Top of Task material

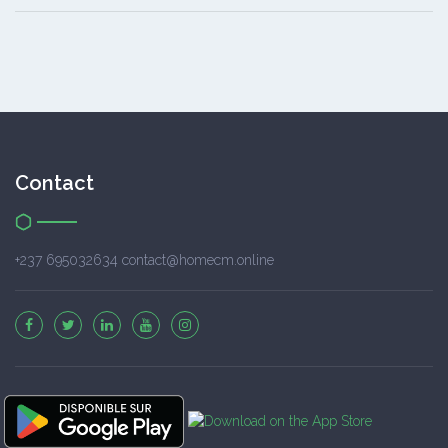
Contact
+237 695032634 contact@homecm.online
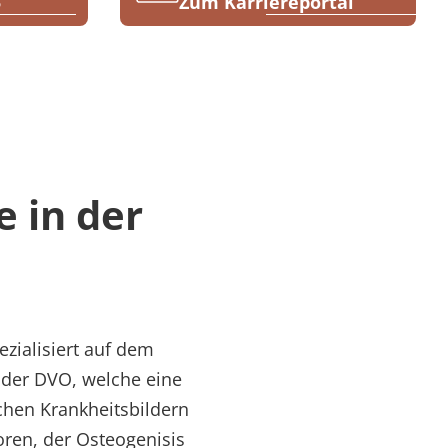
5
Zum Karriereportal
e in der
ezialisiert auf dem
e der DVO, welche eine
chen Krankheitsbildern
en, der Osteogenisis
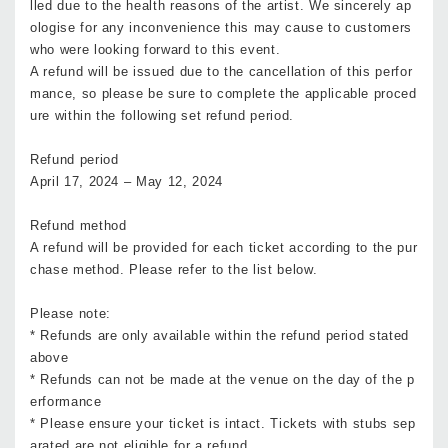
lled due to the health reasons of the artist. We sincerely ap
ologise for any inconvenience this may cause to customers
who were looking forward to this event.
A refund will be issued due to the cancellation of this perfor
mance, so please be sure to complete the applicable proced
ure within the following set refund period.
Refund period
April 17, 2024 – May 12, 2024
Refund method
A refund will be provided for each ticket according to the pur
chase method. Please refer to the list below.
Please note:
* Refunds are only available within the refund period stated
above
* Refunds can not be made at the venue on the day of the p
erformance
* Please ensure your ticket is intact. Tickets with stubs sep
arated are not eligible for a refund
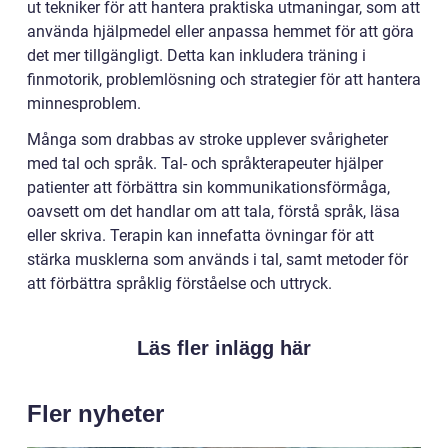
ut tekniker för att hantera praktiska utmaningar, som att
använda hjälpmedel eller anpassa hemmet för att göra
det mer tillgängligt. Detta kan inkludera träning i
finmotorik, problemlösning och strategier för att hantera
minnesproblem.
Många som drabbas av stroke upplever svårigheter
med tal och språk. Tal- och språkterapeuter hjälper
patienter att förbättra sin kommunikationsförmåga,
oavsett om det handlar om att tala, förstå språk, läsa
eller skriva. Terapin kan innefatta övningar för att
stärka musklerna som används i tal, samt metoder för
att förbättra språklig förståelse och uttryck.
Läs fler inlägg här
Fler nyheter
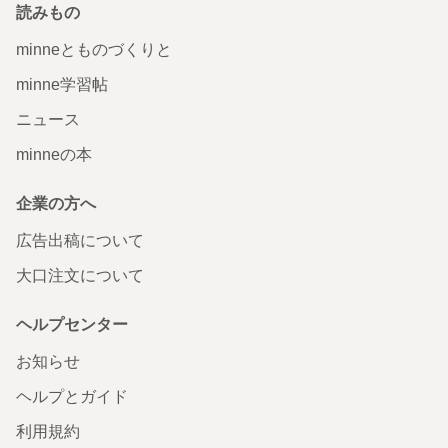
読みもの
minneとものづくりと
minne学習帖
ニュース
minneの本
企業の方へ
広告出稿について
大口注文について
ヘルプセンター
お知らせ
ヘルプとガイド
利用規約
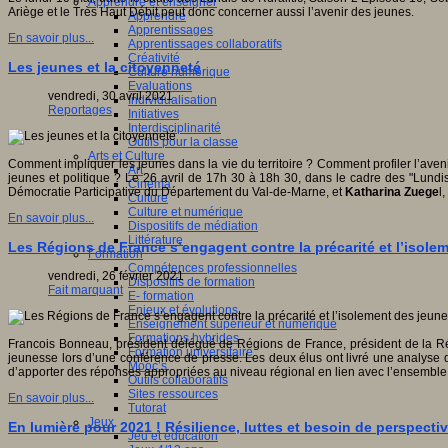
Apprendre et enseigner
Ariège et le Très Haut Débit peut donc concerner aussi l’avenir des jeunes.
Apprendre
Apprentissages
En savoir plus...
Apprentissages collaboratifs
Créativité
Les jeunes et la citoyenneté
Culture numérique
Evaluations
vendredi, 30 avril 2021
Individualisation
Reportages
Initiatives
Interdisciplinarité
Outils pour la classe
Arts et Culture
Comment impliquer les jeunes dans la vie du territoire ? Comment profiler l’ave
Art
jeunes et politique ? Le 26 avril de 17h 30 à 18h 30, dans le cadre des "Lun
Cinéma
Démocratie Participative du Département du Val-de-Marne, et
Katharina Zuege
l
Culture
Culture et numérique
En savoir plus...
Dispositifs de médiation
Littérature
Les Régions de France s’engagent contre la précarité et l’isole
Formation
Compétences professionnelles
vendredi, 26 février 2021
Dispositifs de formation
Fait marquant
E- formation
Enjeux et évolutions
Enseignement supérieur et numérique
Formations hybrides
Francois Bonneau, président délégué de Régions de France, président de la Ré
Formation universitaire
jeunesse lors d’une conférence de presse. Les deux élus ont livré une analyse q
Mooc’s
d’apporter des réponses appropriées au niveau régional en lien avec l’ensemble
Outils collaboratifs
Sites ressources
En savoir plus...
Tutorat
Jeux
En lumière pour 2021 ! Résilience, luttes et besoin de perspecti
Jeu et éducation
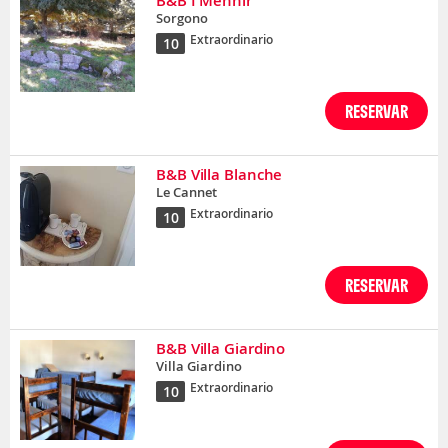
B&B I Menhir
Sorgono
Extraordinario
10
RESERVAR
B&B Villa Blanche
Le Cannet
Extraordinario
10
RESERVAR
B&B Villa Giardino
Villa Giardino
Extraordinario
10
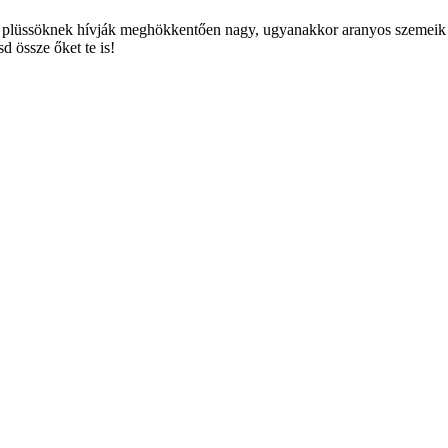
plüssöknek hívják meghökkentően nagy, ugyanakkor aranyos szemeik 
 össze őket te is!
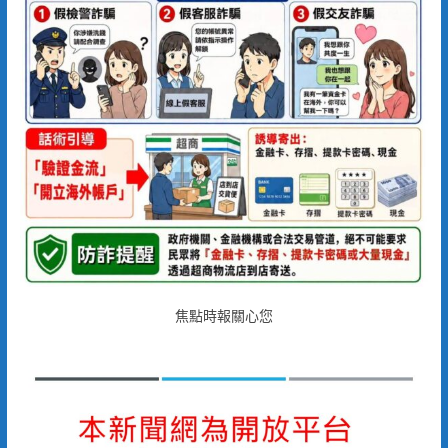
焦點時報關心您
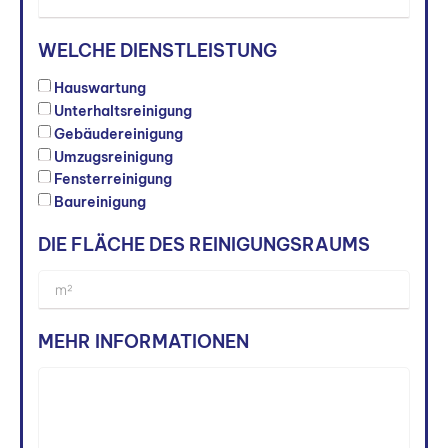
WELCHE DIENSTLEISTUNG
Hauswartung
Unterhaltsreinigung
Gebäudereinigung
Umzugsreinigung
Fensterreinigung
Baureinigung
DIE FLÄCHE DES REINIGUNGSRAUMS
MEHR INFORMATIONEN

Bottom of Task material

→ **Aim of the task**
From the line that contains "Fait marquant" to the last line of the records above, copy each line exactly, both ends included, and leave the pictures out.

→ **Written response**
Fait marquant
E- formation
Enjeux et évolutions
Enseignement supérieur et numérique
Formations hybrides
Francois Bonneau, président délégué de Régions de France, président de la Ré
Formation universitaire
jeunesse lors d’une conférence de presse. Les deux élus ont livré une analyse q
Mooc’s
d’apporter des réponses appropriées au niveau régional en lien avec l’ensemble
Outils collaboratifs
Sites ressources
En savoir plus...
Tutorat
Jeux
En lumière pour 2021 ! Résilience, luttes et besoin de perspecti
Jeu et éducation
B&B I Menhir
Sorgono
Extraordinario
10
RESERVAR
B&B Villa Blanche
Le Cannet
Extraordinario
10
RESERVAR
B&B Villa Giardino
Villa Giardino
Extraordinario
10
plüssöknek hívják meghökkentően nagy, ugyanakkor aranyos szemeik 
 össze őket te is!
焦點時報關心您
WELCHE DIENSTLEISTUNG
Hauswartung
Unterhaltsreinigung
Gebäudereinigung
Umzugsreinigung
Fensterreinigung
Baureinigung
DIE FLÄCHE DES REINIGUNGSRAUMS
MEHR INFORMATIONEN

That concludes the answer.